### Work request:
After the line containing "( ) (The Hon. Rohitha Abeygunawardena) , . . .", copy nothing more; up to and including it, copy every line of the listing exactly from the first, leaving out the pictures.

:: Records provided

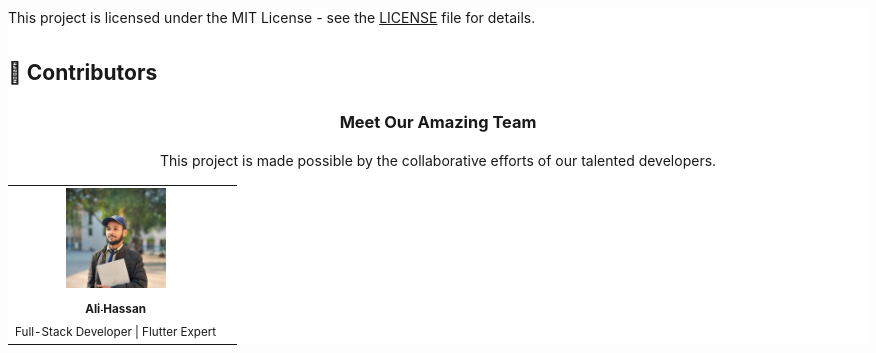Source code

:This project is licensed under the MIT License - see the [LICENSE](LICENSE) file for details.

## 👥 Contributors

<div align="center">
  <h3>Meet Our Amazing Team</h3>
  <p>This project is made possible by the collaborative efforts of our talented developers.</p>
</div>

<table align="center">
  <tr>
    <td align="center">
      <a href="https://github.com/jamalihassan0307">
        <img src="Contributors/jamalihassan0307.jpeg" width="100px;" alt=""/>
        <br />
        <sub><b>Ali Hassan</b></sub>
      </a>
      <br />
      <sub>Full-Stack Developer | Flutter Expert</sub>
    </td>
    <td align="center">
      <a href="https://github.com/MoheebTech">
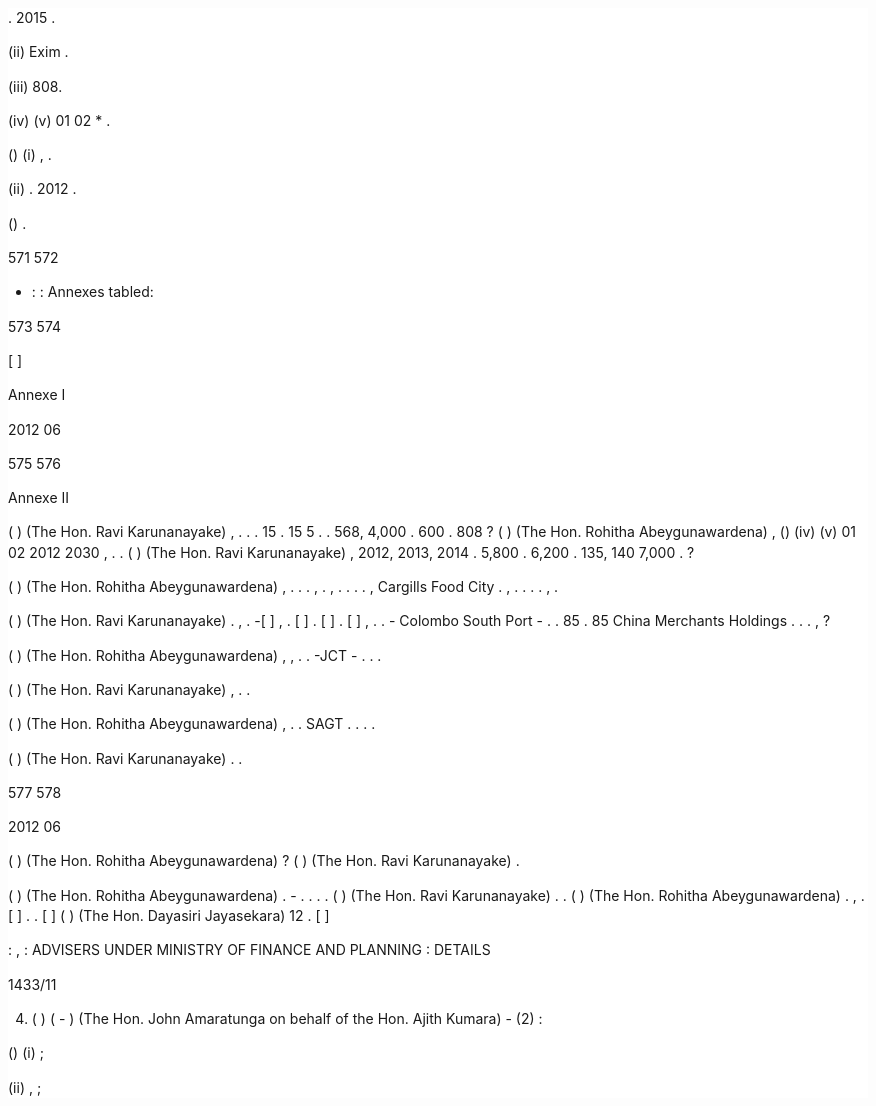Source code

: . 2015 .

(ii) Exim .

(iii) 808.

(iv) (v) 01 02 * .

() (i) , .

(ii) . 2012 .

() .

571 572

* : : Annexes tabled:

573 574

[ ]

Annexe I

2012 06

575 576

Annexe II

( ) (The Hon. Ravi Karunanayake) , . . . 15 . 15 5 . . 568, 4,000 . 600 . 808 ? ( ) (The Hon. Rohitha Abeygunawardena) , () (iv) (v) 01 02 2012 2030 , . . ( ) (The Hon. Ravi Karunanayake) , 2012, 2013, 2014 . 5,800 . 6,200 . 135, 140 7,000 . ?

( ) (The Hon. Rohitha Abeygunawardena) , . . . , . , . . . . , Cargills Food City . , . . . . , .

( ) (The Hon. Ravi Karunanayake) . , . -[ ] , . [ ] . [ ] . [ ] , . . - Colombo South Port - . . 85 . 85 China Merchants Holdings . . . , ?

( ) (The Hon. Rohitha Abeygunawardena) , , . . -JCT - . . .

( ) (The Hon. Ravi Karunanayake) , . .

( ) (The Hon. Rohitha Abeygunawardena) , . . SAGT . . . .

( ) (The Hon. Ravi Karunanayake) . .

577 578

2012 06

( ) (The Hon. Rohitha Abeygunawardena) ? ( ) (The Hon. Ravi Karunanayake) .

( ) (The Hon. Rohitha Abeygunawardena) . - . . . . ( ) (The Hon. Ravi Karunanayake) . . ( ) (The Hon. Rohitha Abeygunawardena) . , . [ ] . . [ ] ( ) (The Hon. Dayasiri Jayasekara) 12 . [ ]

: , : ADVISERS UNDER MINISTRY OF FINANCE AND PLANNING : DETAILS

1433/11

4. ( ) ( - ) (The Hon. John Amaratunga on behalf of the Hon. Ajith Kumara) - (2) :

() (i) ;

(ii) , ;
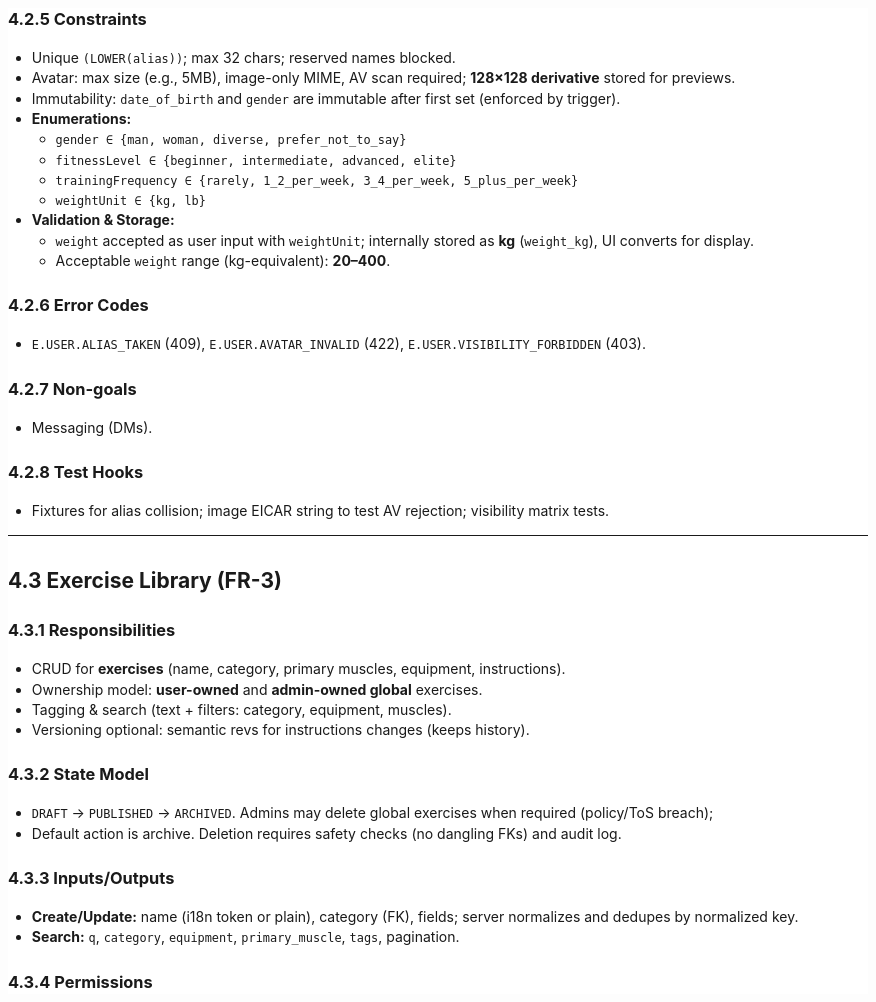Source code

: ### 4.2.5 Constraints

- Unique `(LOWER(alias))`; max 32 chars; reserved names blocked.
- Avatar: max size (e.g., 5MB), image-only MIME, AV scan required; **128×128 derivative** stored for previews.
- Immutability: `date_of_birth` and `gender` are immutable after first set (enforced by trigger).
- **Enumerations:**
  - `gender ∈ {man, woman, diverse, prefer_not_to_say}`
  - `fitnessLevel ∈ {beginner, intermediate, advanced, elite}`
  - `trainingFrequency ∈ {rarely, 1_2_per_week, 3_4_per_week, 5_plus_per_week}`
  - `weightUnit ∈ {kg, lb}`
- **Validation & Storage:**
  - `weight` accepted as user input with `weightUnit`; internally stored as **kg** (`weight_kg`), UI converts for display.
  - Acceptable `weight` range (kg-equivalent): **20–400**.

### 4.2.6 Error Codes

- `E.USER.ALIAS_TAKEN` (409), `E.USER.AVATAR_INVALID` (422), `E.USER.VISIBILITY_FORBIDDEN` (403).

### 4.2.7 Non-goals

- Messaging (DMs).

### 4.2.8 Test Hooks

- Fixtures for alias collision; image EICAR string to test AV rejection; visibility matrix tests.

---

## 4.3 Exercise Library (FR-3)

### 4.3.1 Responsibilities

- CRUD for **exercises** (name, category, primary muscles, equipment, instructions).
- Ownership model: **user-owned** and **admin-owned global** exercises.
- Tagging & search (text + filters: category, equipment, muscles).
- Versioning optional: semantic revs for instructions changes (keeps history).

### 4.3.2 State Model

- `DRAFT` → `PUBLISHED` → `ARCHIVED`. Admins may delete global exercises when required (policy/ToS breach);
- Default action is archive. Deletion requires safety checks (no dangling FKs) and audit log.

### 4.3.3 Inputs/Outputs

- **Create/Update:** name (i18n token or plain), category (FK), fields; server normalizes and dedupes by normalized key.
- **Search:** `q`, `category`, `equipment`, `primary_muscle`, `tags`, pagination.

### 4.3.4 Permissions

::::

### Response area:
Source code

:This project is licensed under the MIT License - see the [LICENSE](LICENSE) file for details.

## 👥 Contributors

<div align="center">
  <h3>Meet Our Amazing Team</h3>
  <p>This project is made possible by the collaborative efforts of our talented developers.</p>
</div>

<table align="center">
  <tr>
    <td align="center">
      <a href="https://github.com/jamalihassan0307">
        <img src="Contributors/jamalihassan0307.jpeg" width="100px;" alt=""/>
        <br />
        <sub><b>Ali Hassan</b></sub>
      </a>
      <br />
      <sub>Full-Stack Developer | Flutter Expert</sub>
    </td>
    <td align="center">
      <a href="https://github.com/MoheebTech">
Source code

: . 2015 .

(ii) Exim .

(iii) 808.

(iv) (v) 01 02 * .

() (i) , .

(ii) . 2012 .

() .

571 572

* : : Annexes tabled:

573 574

[ ]

Annexe I

2012 06

575 576

Annexe II

( ) (The Hon. Ravi Karunanayake) , . . . 15 . 15 5 . . 568, 4,000 . 600 . 808 ? ( ) (The Hon. Rohitha Abeygunawardena) , () (iv) (v) 01 02 2012 2030 , . . ( ) (The Hon. Ravi Karunanayake) , 2012, 2013, 2014 . 5,800 . 6,200 . 135, 140 7,000 . ?

( ) (The Hon. Rohitha Abeygunawardena) , . . . , . , . . . . , Cargills Food City . , . . . . , .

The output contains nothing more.